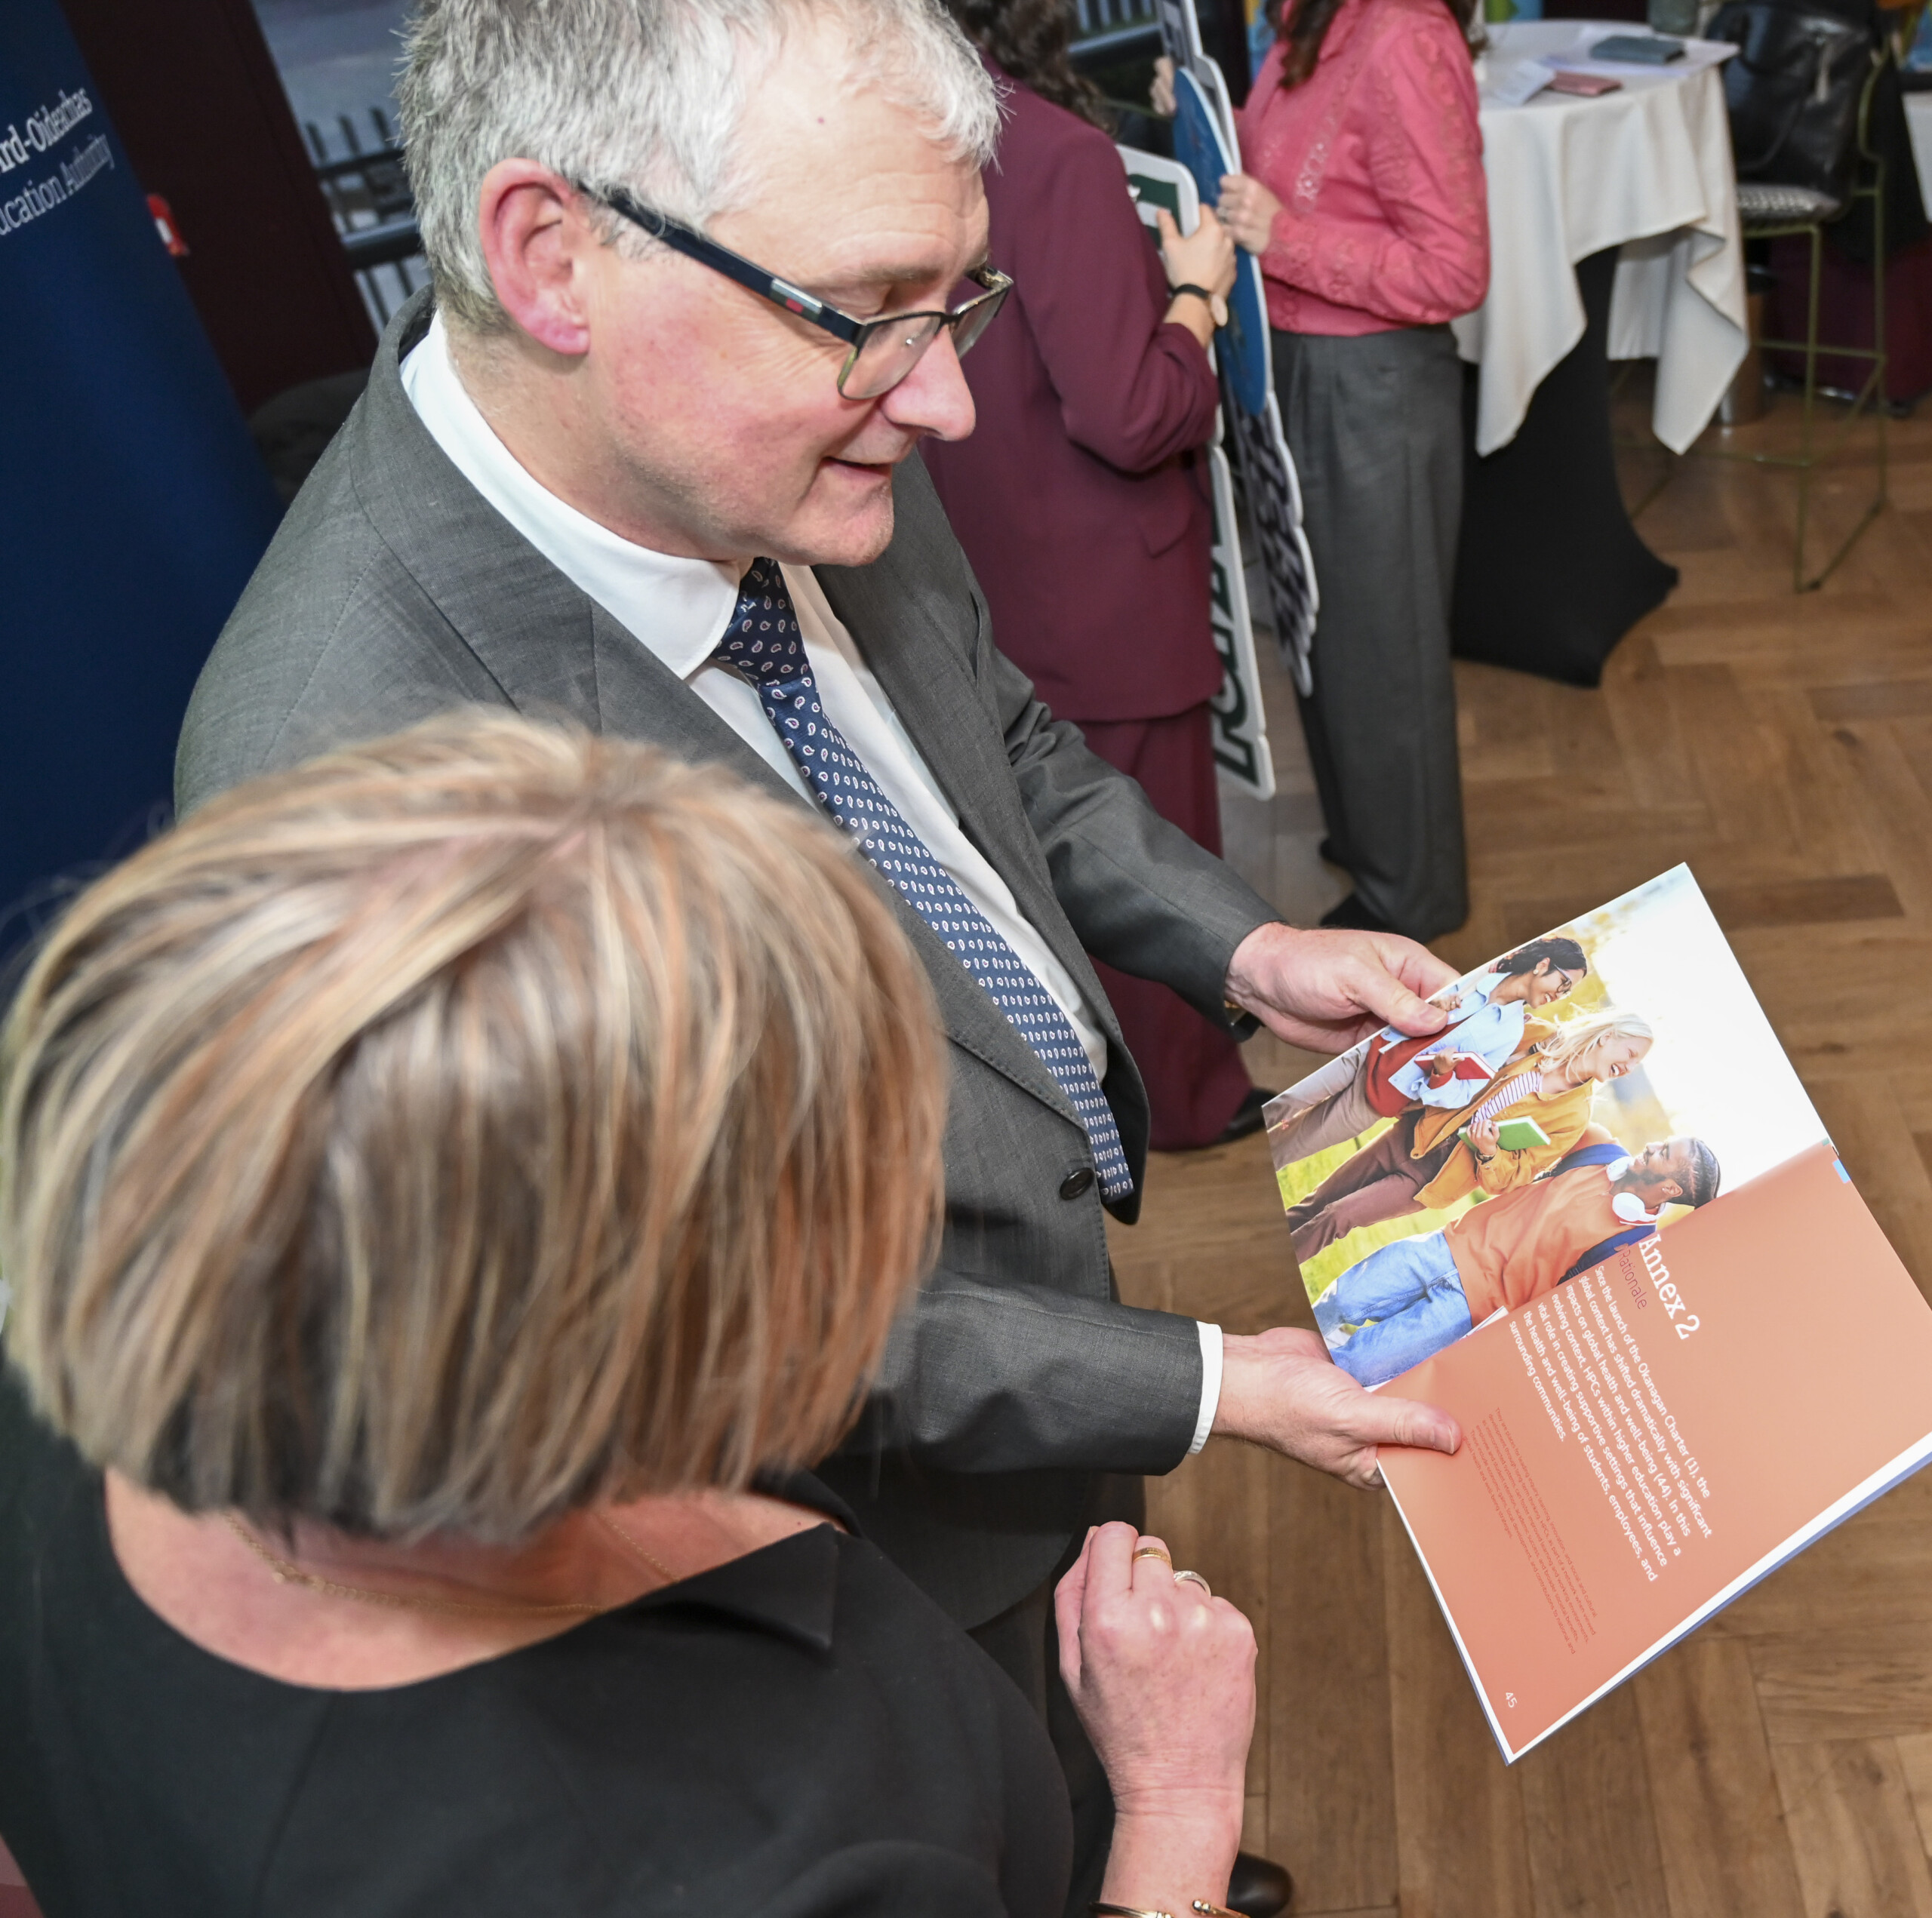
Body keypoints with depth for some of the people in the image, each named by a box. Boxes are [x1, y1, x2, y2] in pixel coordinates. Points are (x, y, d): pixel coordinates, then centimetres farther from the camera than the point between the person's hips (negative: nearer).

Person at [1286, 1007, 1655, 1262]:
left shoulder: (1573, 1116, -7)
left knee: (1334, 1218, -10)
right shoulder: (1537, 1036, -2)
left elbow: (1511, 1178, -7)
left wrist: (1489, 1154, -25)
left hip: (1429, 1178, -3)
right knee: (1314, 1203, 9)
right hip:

___

Reproduce the entries above exactly, though not their pictures.

Body keypoints with depth for some of the people in the image, each named by a box. Boxes are [x1, y1, x2, y2] in pixel coordinates. Points are (x, y, d): pixel coordinates, then centimetres farther from the camera than the point between the person's hips (negative: nearer).

Person at [1286, 1007, 1655, 1262]:
left shoulder: (1573, 1116, -7)
left knee: (1334, 1218, -10)
right shoulder: (1537, 1036, -2)
left elbow: (1511, 1178, -7)
left wrist: (1489, 1154, -25)
left hip: (1429, 1178, -3)
right knee: (1314, 1203, 9)
right hip:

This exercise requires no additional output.